DIRECTIONS FOR THIS TASK: Every record should be written out exactly, with the pictures left out.

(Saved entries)
#####

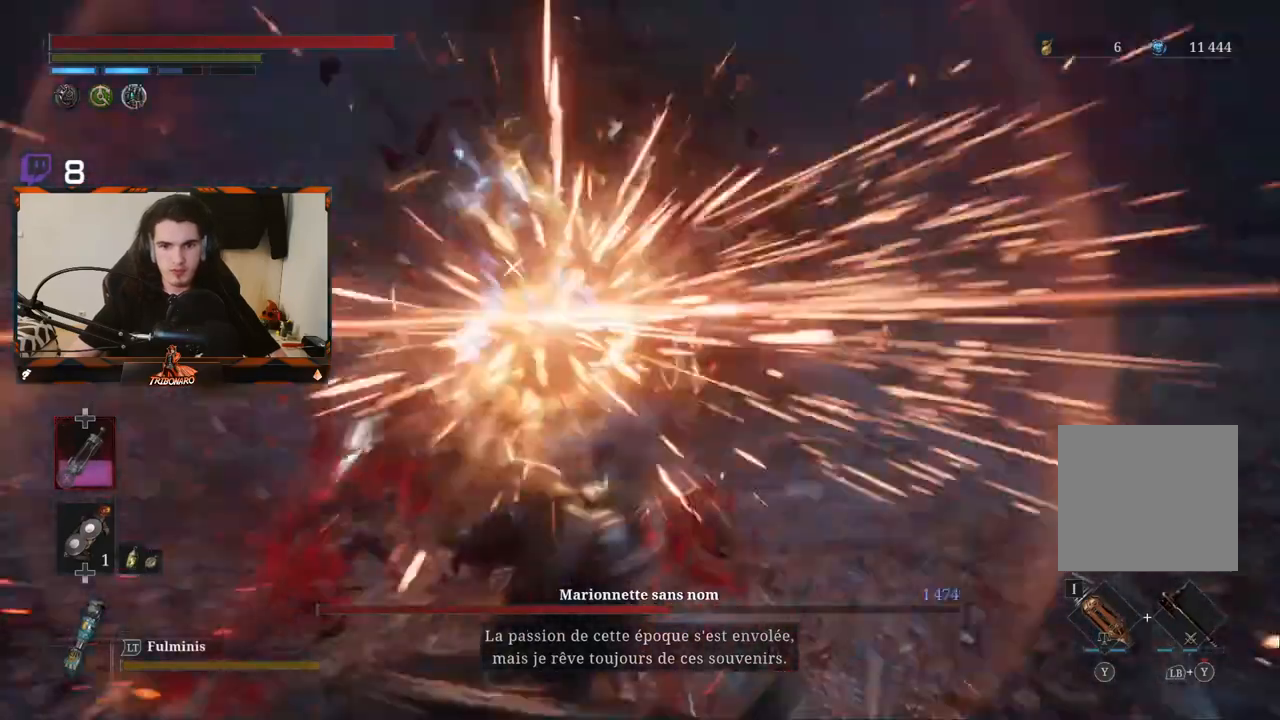
{"buttons": [], "left_stick": "up", "right_stick": "center", "events": [[400, "left_stick", "up"]]}
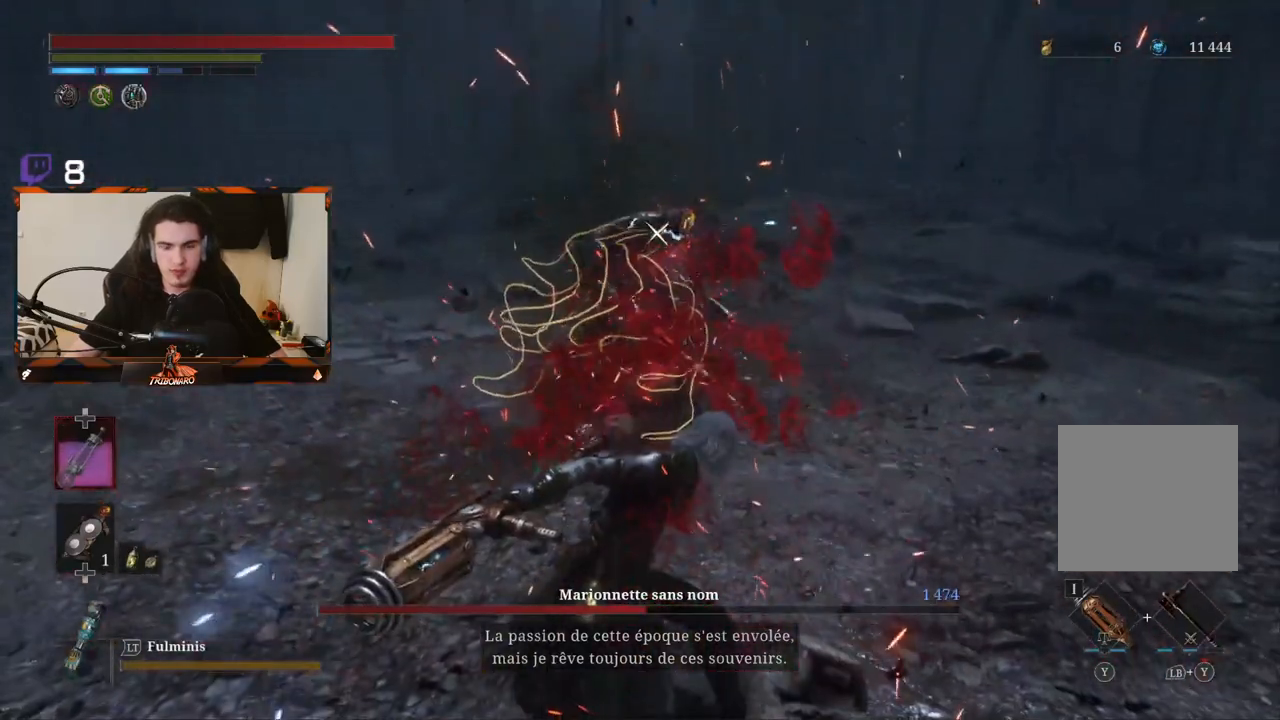
{"buttons": [], "left_stick": "up", "right_stick": "center", "events": []}
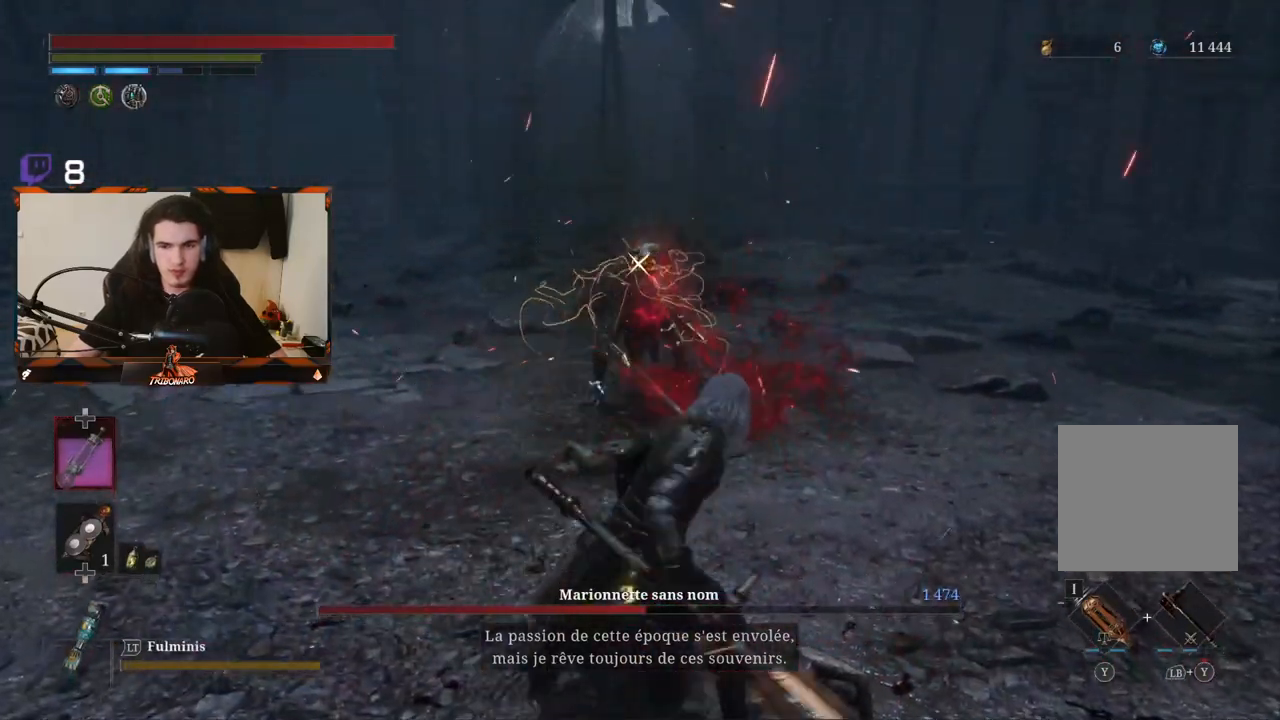
{"buttons": [], "left_stick": "up", "right_stick": "center", "events": []}
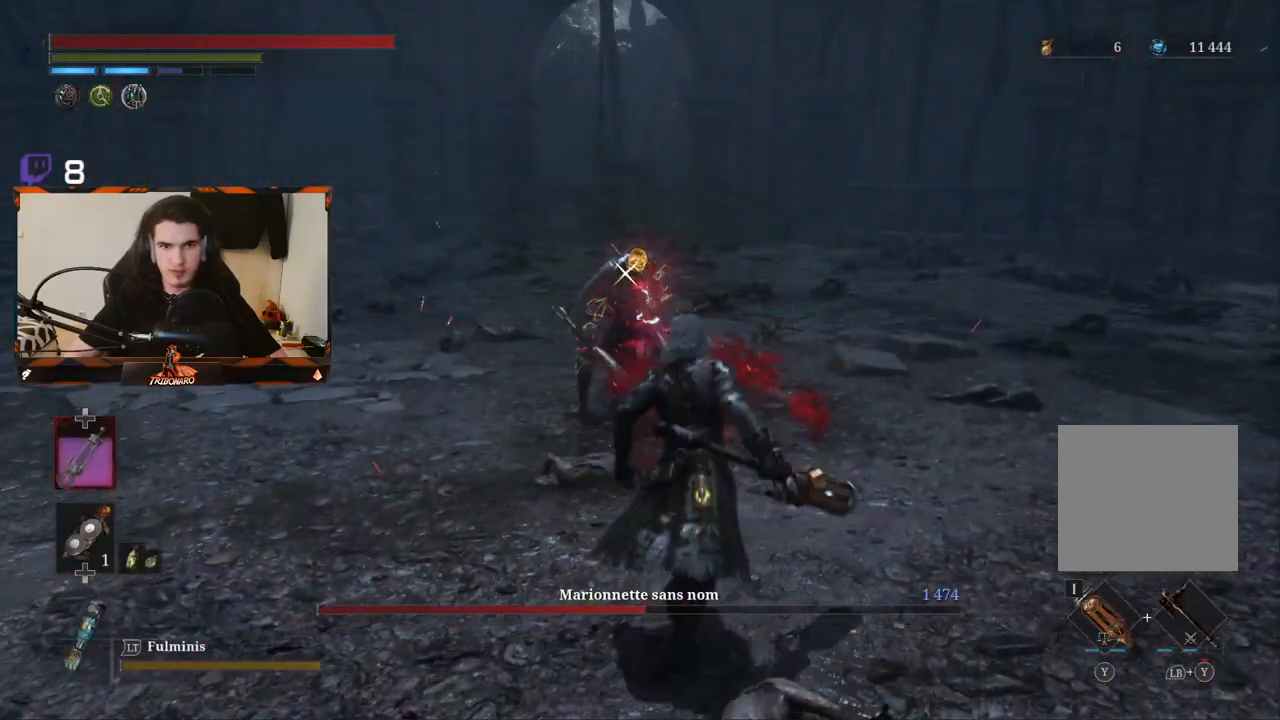
{"buttons": [], "left_stick": "up", "right_stick": "center", "events": [[150, "Y", "down"], [233, "Y", "up"]]}
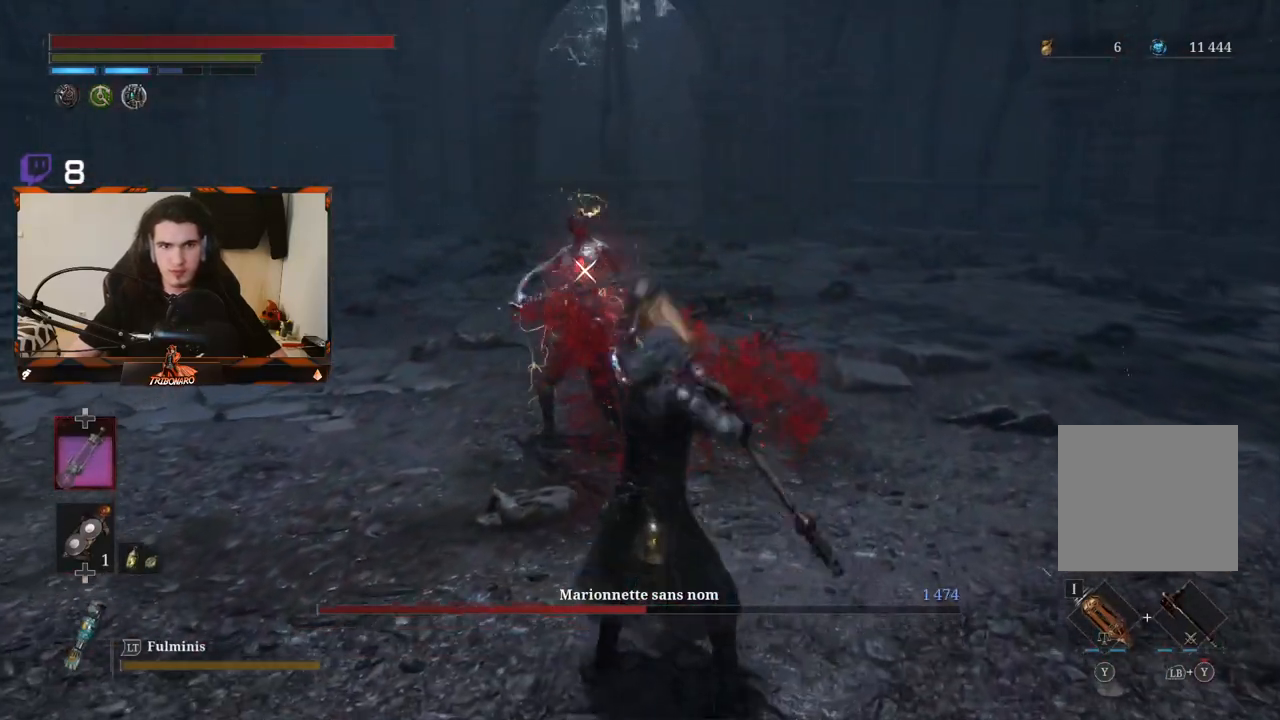
{"buttons": ["R2"], "left_stick": "up", "right_stick": "center", "events": [[333, "R2", "down"]]}
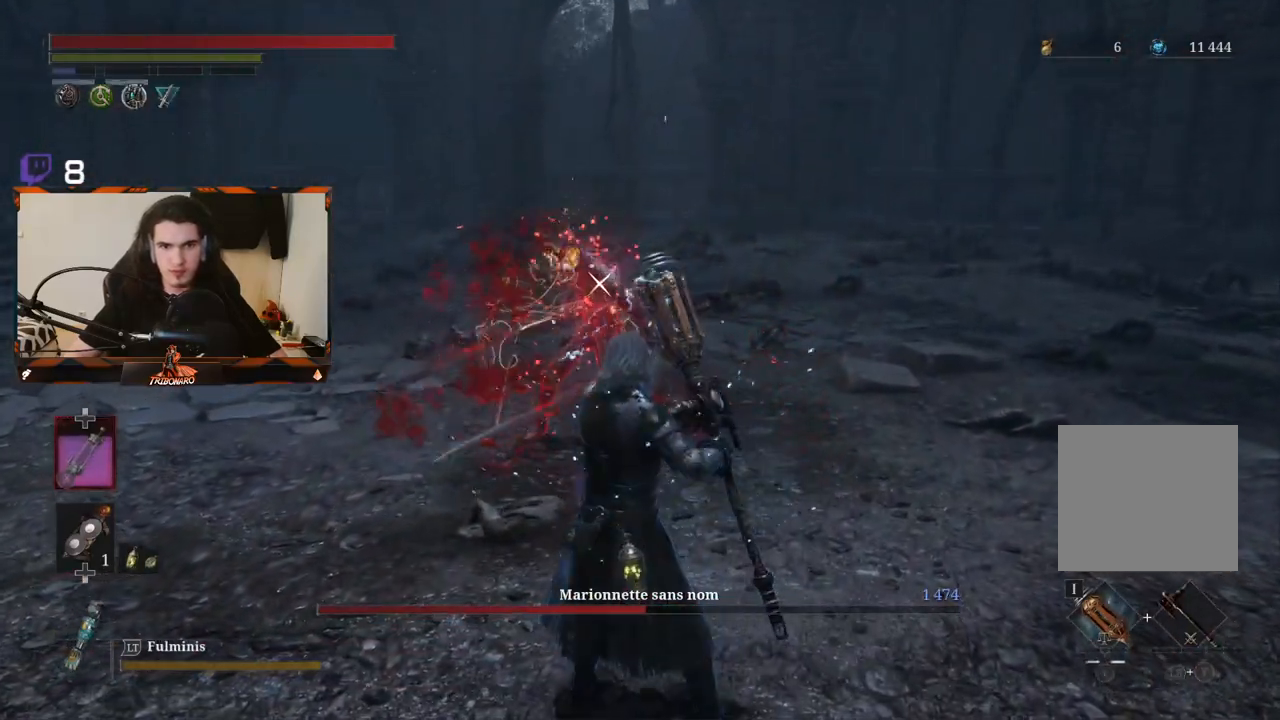
{"buttons": ["R2"], "left_stick": "up-right", "right_stick": "center", "events": [[367, "left_stick", "up-right"]]}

#####

YOUR SOLUTION:
{"buttons": [], "left_stick": "up", "right_stick": "center", "events": [[400, "left_stick", "up"]]}
{"buttons": [], "left_stick": "up", "right_stick": "center", "events": []}
{"buttons": [], "left_stick": "up", "right_stick": "center", "events": []}
{"buttons": [], "left_stick": "up", "right_stick": "center", "events": [[150, "Y", "down"], [233, "Y", "up"]]}
{"buttons": ["R2"], "left_stick": "up", "right_stick": "center", "events": [[333, "R2", "down"]]}
{"buttons": ["R2"], "left_stick": "up-right", "right_stick": "center", "events": [[367, "left_stick", "up-right"]]}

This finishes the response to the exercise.